# 📈 Clustering Evaluation Metrics (Unsupervised Learning)

Clustering is an unsupervised learning method, so we often **don’t have ground truth labels**. Some metrics evaluate how well-separated and compact the clusters are (internal metrics), while others require external labels (external metrics).

---

## 1. Silhouette Score

**Equation:**

For each sample \( i \):
- \( a(i) \) = mean intra-cluster distance (cohesion)
- \( b(i) \) = mean nearest-cluster distance (separation)

\[
s(i) = \frac{b(i) - a(i)}{\max(a(i), b(i))}
\]

Overall silhouette score:
\[
S = \frac{1}{n} \sum_{i=1}^{n} s(i)
\]

**✅ When to Use:**
- To assess cluster separation and cohesion.
- You don't have ground truth labels.

**❌ When *Not* to Use:**
- For clusters with non-convex shapes.
- When clusters are of very different sizes/densities.

**📌 Example:**  
Evaluating K-Means clustering performance to choose optimal number of clusters.

---

## 2. Davies–Bouldin Index (DBI)

**Equation:**

\[
DBI = \frac{1}{k} \sum_{i=1}^{k} \max_{j \ne i} \left( \frac{\sigma_i + \sigma_j}{d(c_i, c_j)} \right)
\]

Where:
- $ \sigma_i $: average distance of points in cluster $ i \) to its centroid.
- $ d(c_i, c_j) $: distance between centroids of clusters \( i \) and \( j \).

**✅ When to Use:**
- Internal validation to compare different clustering results.

**❌ When *Not* to Use:**
- When clusters are highly non-spherical or vary greatly in size.

**📌 Example:**  
Selecting between clustering algorithms (e.g., K-Means vs.
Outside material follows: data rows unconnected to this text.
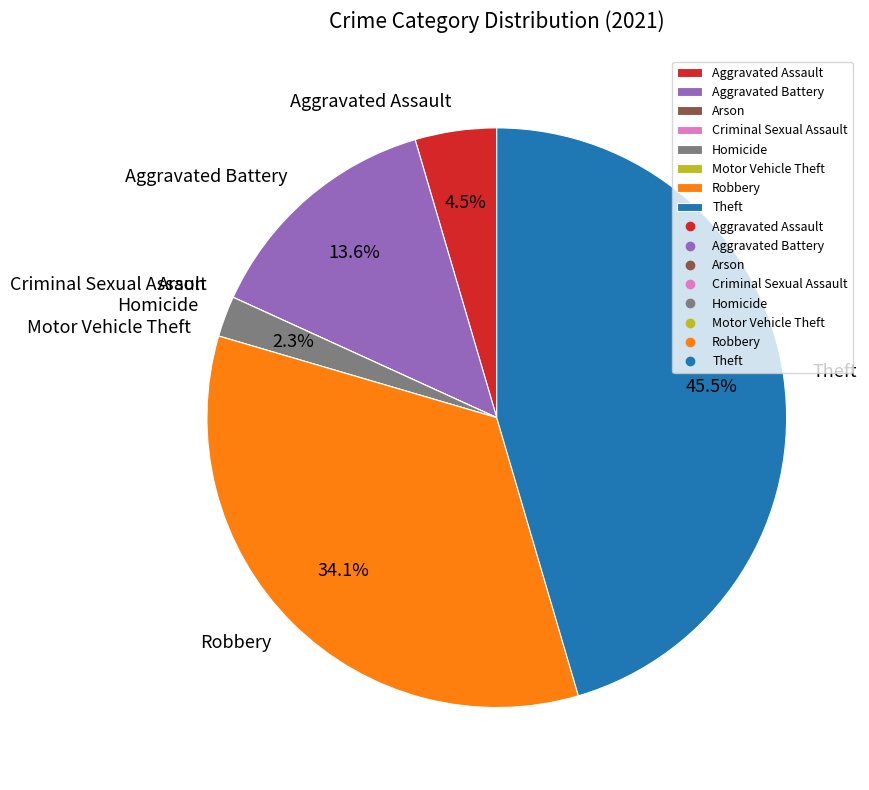

What is the largest slice in the pie chart?

Theft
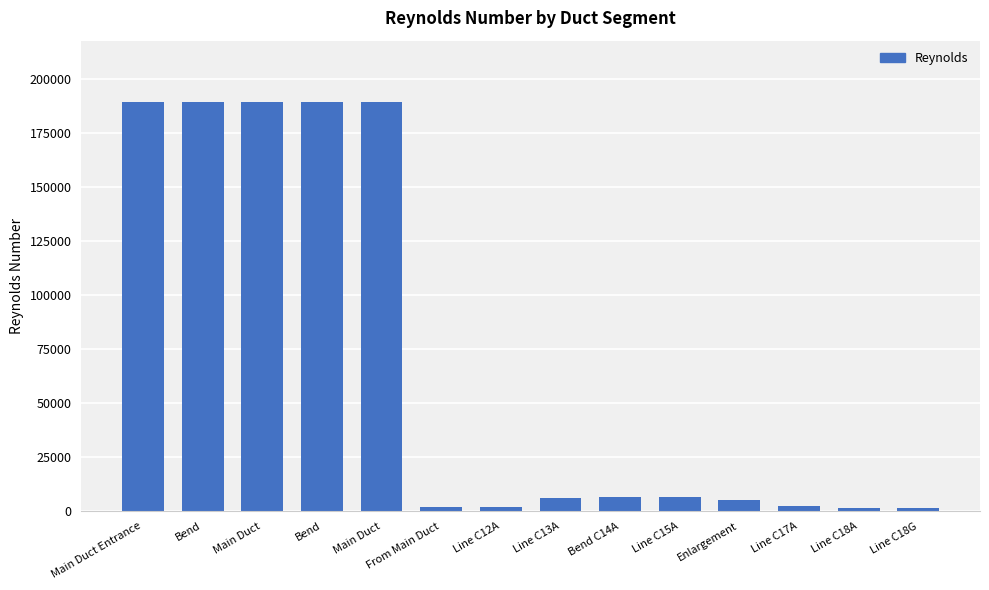

How many data points are less than 6634?

7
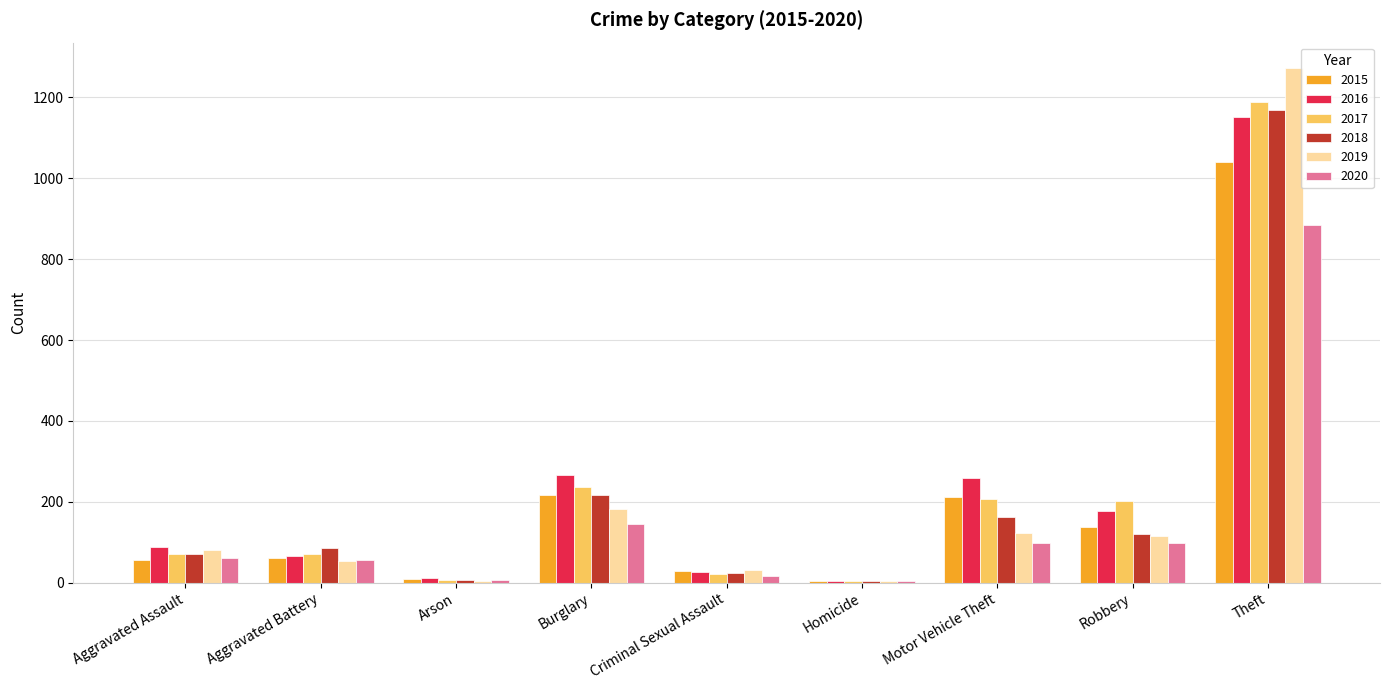

Where is 2019 nearest to the value 638?

Burglary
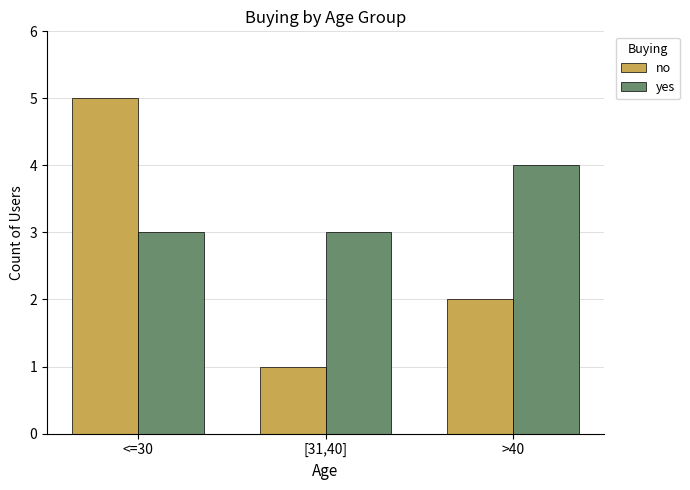

Which series has the widest spread of values?

no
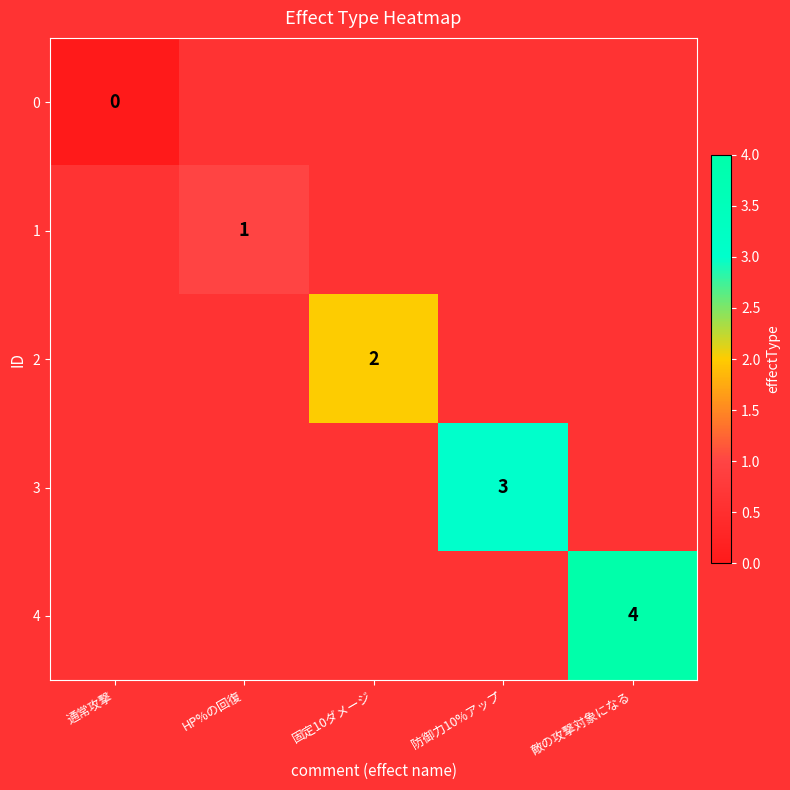

Which category has the highest value across all series?

敵の攻撃対象になる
Agglomerative) on same dataset.

---

## 3. Calinski–Harabasz Index (Variance Ratio Criterion)

**Equation:**

$$
CH = \frac{ \text{Tr}(B_k) / (k - 1) }{ \text{Tr}(W_k) / (n - k) }
$$

Where:
- $ \text{Tr}(B_k) $: between-cluster dispersion
- $ \text{Tr}(W_k) $: within-cluster dispersion
- $ k $: number of clusters
- $ n $: number of data points

**✅ When to Use:**
- Fast and efficient for comparing cluster compactness and separation.

**❌ When *Not* to Use:**
- When data is not well-suited to variance-based measures (e.g., categorical data).

**📌 Example:**  
Evaluating K-Means clustering results across different `k` values.

---

## 4. Adjusted Rand Index (ARI)

**Equation (conceptually):**

$$
ARI = \frac{\text{Index} - \text{Expected Index}}{\text{Max Index} - \text{Expected Index}}
$$

Measures similarity between predicted clusters and true labels, adjusted for chance.

**✅ When to Use:**
- You **have ground truth labels** (external validation).

**❌ When *Not* to Use:**
- No labeled data available.

**📌 Example:**  
Comparing clustering labels to known classes in benchmark datasets like Iris.

---

## 5. Normalized Mutual Information (NMI)

**Equation:**

$$
NMI(U, V) = \frac{2 \cdot I(U; V)}{H(U) + H(V)}
$$

Where:
- $ I(U; V) $: mutual information between cluster assignment $ U $ and ground truth $ V $
- $ H(U), H(V) $: entropy

**✅ When to Use:**
- You have ground truth labels and want to compare labelings.

**❌ When *Not* to Use:**
- Completely unsupervised scenarios.

**📌 Example:**  
Evaluating how well clustering aligns with known labels (e.g., digit labels in MNIST).

---

## 🔍 Summary Table

| Metric              | Type         | Needs Ground Truth? | Best For                         | Avoid When...                       |
|---------------------|--------------|----------------------|-----------------------------------|-------------------------------------|
| Silhouette Score    | Internal     | No                   | Evaluating cohesion/separation   | Clusters are oddly shaped           |
| Davies–Bouldin Index| Internal     | No                   | Comparing cluster quality         | High variance in cluster shape/size |
| Calinski–Harabasz   | Internal     | No                   | Fast, variance-based validation   | Non-numeric or categorical data     |
| Adjusted Rand Index | External     | Yes                  | Comparing with known labels       | No ground truth available           |
| Normalized MI       | External     | Yes                  | Label alignment                   | No labels present                   |